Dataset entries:
----------

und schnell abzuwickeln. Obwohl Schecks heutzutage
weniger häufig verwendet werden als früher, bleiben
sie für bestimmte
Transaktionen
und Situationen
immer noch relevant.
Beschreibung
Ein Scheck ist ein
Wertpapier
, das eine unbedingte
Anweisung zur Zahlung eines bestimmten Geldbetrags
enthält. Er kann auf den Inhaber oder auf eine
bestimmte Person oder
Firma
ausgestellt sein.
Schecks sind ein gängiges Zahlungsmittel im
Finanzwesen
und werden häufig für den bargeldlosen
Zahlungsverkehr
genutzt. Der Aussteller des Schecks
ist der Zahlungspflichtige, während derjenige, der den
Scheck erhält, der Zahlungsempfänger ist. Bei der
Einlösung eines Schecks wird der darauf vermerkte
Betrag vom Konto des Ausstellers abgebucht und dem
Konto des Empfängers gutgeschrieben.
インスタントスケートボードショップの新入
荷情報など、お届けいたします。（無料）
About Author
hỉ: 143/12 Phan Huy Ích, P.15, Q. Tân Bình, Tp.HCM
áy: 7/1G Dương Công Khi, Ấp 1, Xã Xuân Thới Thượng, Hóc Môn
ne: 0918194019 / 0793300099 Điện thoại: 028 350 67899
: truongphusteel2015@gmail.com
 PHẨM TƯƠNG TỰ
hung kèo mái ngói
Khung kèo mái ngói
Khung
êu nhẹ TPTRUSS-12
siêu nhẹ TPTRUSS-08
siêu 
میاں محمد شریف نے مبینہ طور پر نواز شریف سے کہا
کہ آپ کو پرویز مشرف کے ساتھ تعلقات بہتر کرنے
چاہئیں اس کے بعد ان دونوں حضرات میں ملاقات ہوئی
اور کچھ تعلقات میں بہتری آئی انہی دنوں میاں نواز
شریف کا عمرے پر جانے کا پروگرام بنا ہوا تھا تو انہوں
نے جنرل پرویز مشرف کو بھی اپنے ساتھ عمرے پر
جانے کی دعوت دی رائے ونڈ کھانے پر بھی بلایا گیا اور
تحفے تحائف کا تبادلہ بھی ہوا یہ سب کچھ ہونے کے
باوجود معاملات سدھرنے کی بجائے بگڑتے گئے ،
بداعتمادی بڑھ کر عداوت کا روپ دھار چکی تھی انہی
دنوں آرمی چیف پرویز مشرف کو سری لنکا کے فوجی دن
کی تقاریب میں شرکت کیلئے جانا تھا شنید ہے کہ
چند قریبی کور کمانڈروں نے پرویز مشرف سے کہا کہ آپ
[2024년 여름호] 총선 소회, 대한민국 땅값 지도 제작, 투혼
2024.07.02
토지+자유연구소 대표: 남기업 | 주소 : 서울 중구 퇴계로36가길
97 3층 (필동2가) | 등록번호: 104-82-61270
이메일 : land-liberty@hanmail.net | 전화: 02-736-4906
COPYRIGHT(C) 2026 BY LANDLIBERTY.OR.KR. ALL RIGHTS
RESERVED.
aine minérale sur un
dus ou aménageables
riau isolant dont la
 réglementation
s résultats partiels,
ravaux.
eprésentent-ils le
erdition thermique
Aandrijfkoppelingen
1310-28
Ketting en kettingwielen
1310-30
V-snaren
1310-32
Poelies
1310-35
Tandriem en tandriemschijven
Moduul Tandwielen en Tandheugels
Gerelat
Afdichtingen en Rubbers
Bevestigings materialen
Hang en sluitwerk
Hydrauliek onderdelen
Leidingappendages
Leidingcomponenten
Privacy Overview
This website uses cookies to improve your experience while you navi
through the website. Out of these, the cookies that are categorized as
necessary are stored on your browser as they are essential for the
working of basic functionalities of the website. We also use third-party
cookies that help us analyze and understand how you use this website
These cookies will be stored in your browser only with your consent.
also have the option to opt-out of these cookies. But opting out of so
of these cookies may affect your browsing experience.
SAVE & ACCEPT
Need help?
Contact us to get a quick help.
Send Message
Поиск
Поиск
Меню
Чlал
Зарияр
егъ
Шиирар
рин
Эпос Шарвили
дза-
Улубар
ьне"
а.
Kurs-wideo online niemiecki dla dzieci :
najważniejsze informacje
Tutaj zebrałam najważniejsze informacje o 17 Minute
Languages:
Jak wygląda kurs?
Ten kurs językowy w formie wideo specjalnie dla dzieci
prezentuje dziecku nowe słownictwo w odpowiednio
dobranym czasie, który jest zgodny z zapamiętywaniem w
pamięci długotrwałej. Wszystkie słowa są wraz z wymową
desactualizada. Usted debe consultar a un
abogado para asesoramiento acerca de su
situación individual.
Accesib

----------

_PROBLEM DETAILS_
Repeat the data in its entirety, character for character.

_SOLUTION_
und schnell abzuwickeln. Obwohl Schecks heutzutage
weniger häufig verwendet werden als früher, bleiben
sie für bestimmte
Transaktionen
und Situationen
immer noch relevant.
Beschreibung
Ein Scheck ist ein
Wertpapier
, das eine unbedingte
Anweisung zur Zahlung eines bestimmten Geldbetrags
enthält. Er kann auf den Inhaber oder auf eine
bestimmte Person oder
Firma
ausgestellt sein.
Schecks sind ein gängiges Zahlungsmittel im
Finanzwesen
und werden häufig für den bargeldlosen
Zahlungsverkehr
genutzt. Der Aussteller des Schecks
ist der Zahlungspflichtige, während derjenige, der den
Scheck erhält, der Zahlungsempfänger ist. Bei der
Einlösung eines Schecks wird der darauf vermerkte
Betrag vom Konto des Ausstellers abgebucht und dem
Konto des Empfängers gutgeschrieben.
インスタントスケートボードショップの新入
荷情報など、お届けいたします。（無料）
About Author
hỉ: 143/12 Phan Huy Ích, P.15, Q. Tân Bình, Tp.HCM
áy: 7/1G Dương Công Khi, Ấp 1, Xã Xuân Thới Thượng, Hóc Môn
ne: 0918194019 / 0793300099 Điện thoại: 028 350 67899
: truongphusteel2015@gmail.com
 PHẨM TƯƠNG TỰ
hung kèo mái ngói
Khung kèo mái ngói
Khung
êu nhẹ TPTRUSS-12
siêu nhẹ TPTRUSS-08
siêu 
میاں محمد شریف نے مبینہ طور پر نواز شریف سے کہا
کہ آپ کو پرویز مشرف کے ساتھ تعلقات بہتر کرنے
چاہئیں اس کے بعد ان دونوں حضرات میں ملاقات ہوئی
اور کچھ تعلقات میں بہتری آئی انہی دنوں میاں نواز
شریف کا عمرے پر جانے کا پروگرام بنا ہوا تھا تو انہوں
نے جنرل پرویز مشرف کو بھی اپنے ساتھ عمرے پر
جانے کی دعوت دی رائے ونڈ کھانے پر بھی بلایا گیا اور
تحفے تحائف کا تبادلہ بھی ہوا یہ سب کچھ ہونے کے
باوجود معاملات سدھرنے کی بجائے بگڑتے گئے ،
بداعتمادی بڑھ کر عداوت کا روپ دھار چکی تھی انہی
دنوں آرمی چیف پرویز مشرف کو سری لنکا کے فوجی دن
کی تقاریب میں شرکت کیلئے جانا تھا شنید ہے کہ
چند قریبی کور کمانڈروں نے پرویز مشرف سے کہا کہ آپ
[2024년 여름호] 총선 소회, 대한민국 땅값 지도 제작, 투혼
2024.07.02
토지+자유연구소 대표: 남기업 | 주소 : 서울 중구 퇴계로36가길
97 3층 (필동2가) | 등록번호: 104-82-61270
이메일 : land-liberty@hanmail.net | 전화: 02-736-4906
COPYRIGHT(C) 2026 BY LANDLIBERTY.OR.KR. ALL RIGHTS
RESERVED.
aine minérale sur un
dus ou aménageables
riau isolant dont la
 réglementation
s résultats partiels,
ravaux.
eprésentent-ils le
erdition thermique
Aandrijfkoppelingen
1310-28
Ketting en kettingwielen
1310-30
V-snaren
1310-32
Poelies
1310-35
Tandriem en tandriemschijven
Moduul Tandwielen en Tandheugels
Gerelat
Afdichtingen en Rubbers
Bevestigings materialen
Hang en sluitwerk
Hydrauliek onderdelen
Leidingappendages
Leidingcomponenten
Privacy Overview
This website uses cookies to improve your experience while you navi
through the website. Out of these, the cookies that are categorized as
necessary are stored on your browser as they are essential for the
working of basic functionalities of the website. We also use third-party
cookies that help us analyze and understand how you use this website
These cookies will be stored in your browser only with your consent.
also have the option to opt-out of these cookies. But opting out of so
of these cookies may affect your browsing experience.
SAVE & ACCEPT
Need help?
Contact us to get a quick help.
Send Message
Поиск
Поиск
Меню
Чlал
Зарияр
егъ
Шиирар
рин
Эпос Шарвили
дза-
Улубар
ьне"
а.
Kurs-wideo online niemiecki dla dzieci :
najważniejsze informacje
Tutaj zebrałam najważniejsze informacje o 17 Minute
Languages:
Jak wygląda kurs?
Ten kurs językowy w formie wideo specjalnie dla dzieci
prezentuje dziecku nowe słownictwo w odpowiednio
dobranym czasie, który jest zgodny z zapamiętywaniem w
pamięci długotrwałej. Wszystkie słowa są wraz z wymową
desactualizada. Usted debe consultar a un
abogado para asesoramiento acerca de su
situación individual.
Accesib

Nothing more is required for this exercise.